Map of life expectancy at birth from Global Education Project.

Wednesday, February 18, 2015

Linky, Linky

A couple of worthy reads today.

The not always reliable but reasonably on target this time Matthew Yglesias offers four ways to improve health care in the U.S. and, oh yeah, actually save money at the same time. His first idea is to admit more foreign M.D.s to practice in the U.S. I do have a correction -- we don't have a shortage of doctors, we have a shortage of primary care physicians. If we're going to let more furriners in, they should be primary care docs. Right now, it's very difficult for non-U.S. citizens to get working papers, and to get licensed. We could make it easier. However, Yglesias's idea that they would work for lower salaries doesn't sound very viable. They'd have to get paid like everybody else.

He also recommends that more states allow Nurse Practitioners (and I would also say Physician Assistants) a wider scope of practice. They can do most of what primary docs do, they are paid less, and they are a lot less costly to train. We could expand the supply of primary care providers fast if we allowed more of these "physician extenders" to practice.

He also wants to change the patent rules so that drug companies don't get such extended monopolies, which would bring down prices. Actually his idea of awarding prizes for new drug development isn't that great -- we should have publicly funded drug development, which would allow us to aim the research at meeting public health needs, instead of profit. Then the government would license the new pharmaceuticals to manufacturers for a reasonable fee, requiring them to limit themselves to a reasonable profit.
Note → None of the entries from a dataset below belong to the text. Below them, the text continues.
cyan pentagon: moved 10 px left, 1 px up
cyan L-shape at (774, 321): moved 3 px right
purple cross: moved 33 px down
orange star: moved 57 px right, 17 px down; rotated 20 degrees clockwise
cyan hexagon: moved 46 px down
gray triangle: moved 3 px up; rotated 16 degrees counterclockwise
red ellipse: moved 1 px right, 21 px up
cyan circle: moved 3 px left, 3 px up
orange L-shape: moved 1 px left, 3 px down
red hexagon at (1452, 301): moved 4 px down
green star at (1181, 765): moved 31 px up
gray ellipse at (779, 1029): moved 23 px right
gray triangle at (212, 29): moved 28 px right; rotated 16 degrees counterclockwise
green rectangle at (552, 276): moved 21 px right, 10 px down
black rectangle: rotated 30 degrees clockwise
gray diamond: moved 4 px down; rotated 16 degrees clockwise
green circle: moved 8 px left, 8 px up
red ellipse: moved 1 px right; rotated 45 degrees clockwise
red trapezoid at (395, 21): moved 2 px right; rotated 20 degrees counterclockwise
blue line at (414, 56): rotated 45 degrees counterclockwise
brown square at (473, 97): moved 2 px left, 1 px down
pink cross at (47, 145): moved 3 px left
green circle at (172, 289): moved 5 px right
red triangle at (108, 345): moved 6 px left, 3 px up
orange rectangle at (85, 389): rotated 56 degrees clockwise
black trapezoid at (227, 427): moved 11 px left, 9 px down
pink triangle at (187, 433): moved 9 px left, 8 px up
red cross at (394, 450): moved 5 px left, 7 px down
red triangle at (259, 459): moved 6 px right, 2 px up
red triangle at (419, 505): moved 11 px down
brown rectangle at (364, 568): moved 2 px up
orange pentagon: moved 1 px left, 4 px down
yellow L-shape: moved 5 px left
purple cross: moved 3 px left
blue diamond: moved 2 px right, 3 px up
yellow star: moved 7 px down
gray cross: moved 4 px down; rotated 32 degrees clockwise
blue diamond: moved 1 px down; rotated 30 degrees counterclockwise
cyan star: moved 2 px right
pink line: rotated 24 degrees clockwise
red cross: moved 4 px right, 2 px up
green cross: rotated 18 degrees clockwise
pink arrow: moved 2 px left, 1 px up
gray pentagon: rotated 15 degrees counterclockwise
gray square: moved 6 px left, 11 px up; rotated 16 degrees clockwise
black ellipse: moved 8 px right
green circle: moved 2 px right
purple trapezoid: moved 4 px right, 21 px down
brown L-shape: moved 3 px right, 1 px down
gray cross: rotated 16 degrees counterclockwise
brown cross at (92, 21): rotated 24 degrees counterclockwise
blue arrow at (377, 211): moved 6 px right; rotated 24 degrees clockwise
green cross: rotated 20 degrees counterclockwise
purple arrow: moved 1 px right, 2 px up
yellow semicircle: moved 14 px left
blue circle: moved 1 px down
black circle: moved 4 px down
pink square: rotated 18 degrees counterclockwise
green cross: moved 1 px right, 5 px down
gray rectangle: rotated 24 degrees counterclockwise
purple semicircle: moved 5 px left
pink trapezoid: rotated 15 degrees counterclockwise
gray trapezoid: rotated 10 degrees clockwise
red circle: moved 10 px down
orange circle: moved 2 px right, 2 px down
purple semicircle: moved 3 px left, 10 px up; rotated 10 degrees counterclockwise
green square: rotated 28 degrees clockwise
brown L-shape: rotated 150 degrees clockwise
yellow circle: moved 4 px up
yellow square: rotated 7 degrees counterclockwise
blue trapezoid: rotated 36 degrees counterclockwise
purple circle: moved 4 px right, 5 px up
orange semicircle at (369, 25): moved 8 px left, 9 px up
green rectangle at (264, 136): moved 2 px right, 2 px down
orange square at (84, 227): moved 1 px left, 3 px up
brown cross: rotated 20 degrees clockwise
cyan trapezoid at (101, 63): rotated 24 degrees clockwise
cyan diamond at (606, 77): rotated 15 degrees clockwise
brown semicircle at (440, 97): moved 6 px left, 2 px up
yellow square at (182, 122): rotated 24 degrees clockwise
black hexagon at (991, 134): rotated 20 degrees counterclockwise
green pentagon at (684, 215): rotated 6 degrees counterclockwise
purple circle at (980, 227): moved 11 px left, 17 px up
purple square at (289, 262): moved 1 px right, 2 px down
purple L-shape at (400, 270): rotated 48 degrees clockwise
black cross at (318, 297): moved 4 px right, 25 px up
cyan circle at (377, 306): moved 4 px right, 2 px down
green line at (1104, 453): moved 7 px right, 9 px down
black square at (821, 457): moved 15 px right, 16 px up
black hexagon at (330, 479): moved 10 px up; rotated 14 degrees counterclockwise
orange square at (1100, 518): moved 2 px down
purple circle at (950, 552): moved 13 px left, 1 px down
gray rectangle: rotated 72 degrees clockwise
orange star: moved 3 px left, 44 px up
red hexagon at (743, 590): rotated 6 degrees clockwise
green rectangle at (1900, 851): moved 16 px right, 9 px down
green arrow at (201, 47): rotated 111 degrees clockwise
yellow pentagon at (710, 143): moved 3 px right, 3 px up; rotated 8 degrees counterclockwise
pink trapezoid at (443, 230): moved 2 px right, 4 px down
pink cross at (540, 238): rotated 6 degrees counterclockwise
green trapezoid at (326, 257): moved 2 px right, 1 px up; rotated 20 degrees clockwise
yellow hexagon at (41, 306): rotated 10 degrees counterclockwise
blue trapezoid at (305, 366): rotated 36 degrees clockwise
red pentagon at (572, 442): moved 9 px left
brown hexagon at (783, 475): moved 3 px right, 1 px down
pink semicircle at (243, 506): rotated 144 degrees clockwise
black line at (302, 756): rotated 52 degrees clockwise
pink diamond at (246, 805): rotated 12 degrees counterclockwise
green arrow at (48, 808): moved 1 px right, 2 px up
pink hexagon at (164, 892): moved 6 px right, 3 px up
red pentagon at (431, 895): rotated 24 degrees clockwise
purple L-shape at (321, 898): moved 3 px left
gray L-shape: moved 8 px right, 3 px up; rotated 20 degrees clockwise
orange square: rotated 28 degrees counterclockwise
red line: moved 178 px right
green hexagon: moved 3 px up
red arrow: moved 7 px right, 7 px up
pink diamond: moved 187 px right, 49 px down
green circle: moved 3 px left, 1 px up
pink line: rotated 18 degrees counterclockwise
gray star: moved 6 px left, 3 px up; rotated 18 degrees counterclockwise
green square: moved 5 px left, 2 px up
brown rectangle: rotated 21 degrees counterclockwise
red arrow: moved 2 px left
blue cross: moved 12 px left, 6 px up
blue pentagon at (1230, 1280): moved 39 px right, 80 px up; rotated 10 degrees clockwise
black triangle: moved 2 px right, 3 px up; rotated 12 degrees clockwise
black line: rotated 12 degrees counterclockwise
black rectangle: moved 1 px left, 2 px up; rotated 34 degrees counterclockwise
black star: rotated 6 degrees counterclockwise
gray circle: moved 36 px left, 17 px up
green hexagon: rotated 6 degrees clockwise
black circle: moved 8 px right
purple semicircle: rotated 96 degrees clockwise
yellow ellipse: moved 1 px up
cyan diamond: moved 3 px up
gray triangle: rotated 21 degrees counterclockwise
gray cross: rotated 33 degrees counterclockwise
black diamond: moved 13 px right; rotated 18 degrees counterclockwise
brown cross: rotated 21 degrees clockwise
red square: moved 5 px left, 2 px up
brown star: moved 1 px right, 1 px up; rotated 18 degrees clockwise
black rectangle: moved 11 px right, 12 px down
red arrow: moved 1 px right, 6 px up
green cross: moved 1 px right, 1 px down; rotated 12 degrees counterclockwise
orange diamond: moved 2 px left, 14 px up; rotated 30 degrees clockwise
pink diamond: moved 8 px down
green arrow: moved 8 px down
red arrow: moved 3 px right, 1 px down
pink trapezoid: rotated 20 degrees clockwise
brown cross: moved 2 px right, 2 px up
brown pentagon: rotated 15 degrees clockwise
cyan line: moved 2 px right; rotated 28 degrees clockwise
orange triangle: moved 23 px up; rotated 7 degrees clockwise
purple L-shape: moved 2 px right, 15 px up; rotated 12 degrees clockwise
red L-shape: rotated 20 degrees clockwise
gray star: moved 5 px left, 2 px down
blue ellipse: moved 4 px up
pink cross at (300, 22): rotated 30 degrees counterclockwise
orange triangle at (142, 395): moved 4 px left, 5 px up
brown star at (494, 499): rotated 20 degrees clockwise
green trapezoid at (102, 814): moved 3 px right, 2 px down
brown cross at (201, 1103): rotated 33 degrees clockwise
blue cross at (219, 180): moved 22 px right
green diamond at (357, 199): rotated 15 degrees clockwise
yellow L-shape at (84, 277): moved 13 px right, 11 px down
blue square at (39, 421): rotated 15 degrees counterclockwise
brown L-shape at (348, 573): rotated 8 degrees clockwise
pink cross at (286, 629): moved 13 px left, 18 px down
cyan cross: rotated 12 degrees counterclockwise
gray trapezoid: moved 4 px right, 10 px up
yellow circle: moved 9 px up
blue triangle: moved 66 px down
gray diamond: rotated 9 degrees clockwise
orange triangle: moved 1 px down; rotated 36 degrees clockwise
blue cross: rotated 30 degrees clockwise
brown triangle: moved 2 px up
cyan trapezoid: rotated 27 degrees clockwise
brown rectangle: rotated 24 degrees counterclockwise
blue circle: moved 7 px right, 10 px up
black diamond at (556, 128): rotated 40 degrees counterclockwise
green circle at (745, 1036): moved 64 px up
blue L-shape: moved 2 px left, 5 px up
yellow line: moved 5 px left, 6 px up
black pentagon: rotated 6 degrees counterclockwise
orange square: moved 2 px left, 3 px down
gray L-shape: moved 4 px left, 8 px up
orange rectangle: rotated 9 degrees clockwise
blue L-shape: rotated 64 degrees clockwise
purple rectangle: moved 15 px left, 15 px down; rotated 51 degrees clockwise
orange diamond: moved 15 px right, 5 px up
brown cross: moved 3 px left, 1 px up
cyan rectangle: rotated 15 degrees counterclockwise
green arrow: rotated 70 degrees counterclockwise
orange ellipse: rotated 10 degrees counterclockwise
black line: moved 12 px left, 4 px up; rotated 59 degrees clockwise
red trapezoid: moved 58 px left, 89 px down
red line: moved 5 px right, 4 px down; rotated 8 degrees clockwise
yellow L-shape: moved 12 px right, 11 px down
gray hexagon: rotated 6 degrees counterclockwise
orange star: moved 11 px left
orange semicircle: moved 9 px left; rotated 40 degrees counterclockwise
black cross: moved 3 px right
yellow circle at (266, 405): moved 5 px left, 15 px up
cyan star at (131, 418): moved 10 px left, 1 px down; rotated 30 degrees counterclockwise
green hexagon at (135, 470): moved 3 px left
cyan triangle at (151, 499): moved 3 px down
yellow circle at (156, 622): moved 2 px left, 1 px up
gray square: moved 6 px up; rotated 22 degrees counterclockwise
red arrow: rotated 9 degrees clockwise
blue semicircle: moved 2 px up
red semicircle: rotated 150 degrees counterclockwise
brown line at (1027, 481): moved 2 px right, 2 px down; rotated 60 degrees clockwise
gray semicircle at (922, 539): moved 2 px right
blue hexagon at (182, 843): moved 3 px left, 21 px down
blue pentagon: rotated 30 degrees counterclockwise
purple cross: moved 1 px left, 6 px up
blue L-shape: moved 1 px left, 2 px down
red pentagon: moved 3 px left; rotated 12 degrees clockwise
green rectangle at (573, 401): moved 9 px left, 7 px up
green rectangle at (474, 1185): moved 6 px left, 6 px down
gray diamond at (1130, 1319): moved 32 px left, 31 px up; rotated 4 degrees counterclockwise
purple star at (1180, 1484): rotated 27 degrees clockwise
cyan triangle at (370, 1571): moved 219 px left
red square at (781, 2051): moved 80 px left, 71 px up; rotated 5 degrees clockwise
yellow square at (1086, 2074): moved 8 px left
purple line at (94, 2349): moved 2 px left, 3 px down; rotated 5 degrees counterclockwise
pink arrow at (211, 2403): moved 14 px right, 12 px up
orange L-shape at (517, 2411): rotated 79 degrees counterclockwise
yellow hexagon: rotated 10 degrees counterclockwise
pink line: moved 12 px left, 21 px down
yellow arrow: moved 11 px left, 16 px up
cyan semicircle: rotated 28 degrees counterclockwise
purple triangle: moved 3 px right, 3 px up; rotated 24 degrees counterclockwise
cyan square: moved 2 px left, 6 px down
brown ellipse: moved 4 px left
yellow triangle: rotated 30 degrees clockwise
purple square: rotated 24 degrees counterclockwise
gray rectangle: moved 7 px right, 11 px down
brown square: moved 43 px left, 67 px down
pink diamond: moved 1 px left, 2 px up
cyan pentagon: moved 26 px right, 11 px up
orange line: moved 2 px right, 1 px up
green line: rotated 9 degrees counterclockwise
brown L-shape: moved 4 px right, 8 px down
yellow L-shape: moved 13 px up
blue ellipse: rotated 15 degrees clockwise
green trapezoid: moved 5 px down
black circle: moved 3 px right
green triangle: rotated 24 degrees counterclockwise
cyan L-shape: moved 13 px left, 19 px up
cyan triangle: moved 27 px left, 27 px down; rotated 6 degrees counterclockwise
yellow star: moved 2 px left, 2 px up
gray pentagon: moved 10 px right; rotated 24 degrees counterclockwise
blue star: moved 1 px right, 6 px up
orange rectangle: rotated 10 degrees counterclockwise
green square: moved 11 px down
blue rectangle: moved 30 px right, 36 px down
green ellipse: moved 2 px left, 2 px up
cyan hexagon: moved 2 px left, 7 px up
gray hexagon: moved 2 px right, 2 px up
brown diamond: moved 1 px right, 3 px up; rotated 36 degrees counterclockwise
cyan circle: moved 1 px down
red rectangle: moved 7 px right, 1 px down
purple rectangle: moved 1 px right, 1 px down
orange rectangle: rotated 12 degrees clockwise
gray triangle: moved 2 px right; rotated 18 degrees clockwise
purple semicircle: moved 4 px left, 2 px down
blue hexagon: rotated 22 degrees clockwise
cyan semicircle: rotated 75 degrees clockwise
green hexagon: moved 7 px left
Finally, he wants all-payer rate setting. It's a bit wonky, but it basically accomplishes some of the cost savings of a single payer system. It still leaves the insurance companies in the middle as useless parasites, but that's probably the best we can do.

Then there is Jonathan Chait, taking down a Heritage Foundation slam of Obamacare which consists entirely, from beginning to end, of outright falsehoods. Just read it.

Finally, in the NYT, Gina Kolata reports on efforts by physicians to remake medical practice with the end of reducing suffering. Surprise though! That doesn't mean palliative care, more pain killers, or massages. It means doctors not being jerks. The "suffering" in question is caused by treating people like shit, not bad biomedicine. Something indeed to think about.


Daniel said...

I've reported on your blog that in each of the past two years our company's health care premiums have decreased and we have better coverage. BTW, I've been managing health care plans for our business for 29 years and consider myself knowledgeable. Am I happier today than, say, 5 years ago? Hell yes.

One other point I'd throw into the ring. My small company of knowledge workers is neither purchasing insurance through the exchange and we aren't on Medicaid. But we benefit from the ACA because our health insurance plan now expands coverage for routine preventive care services. We can shop among providers and compare apples to apples. And we've been able to choose a plan that meets the needs of the employees with more flexible health care spending options. Point is, you don't have to buy insurance through the exchange or receive Medicaid to benefit from the ACA.

It is hard to believe that any small business that has provided health care for their employees over the last 15v years or so isn't benefitting in the current environment.

Cervantes said...

Great to hear Daniel. Hopefully the Supreme Court won't rule that the Moops invaded Spain.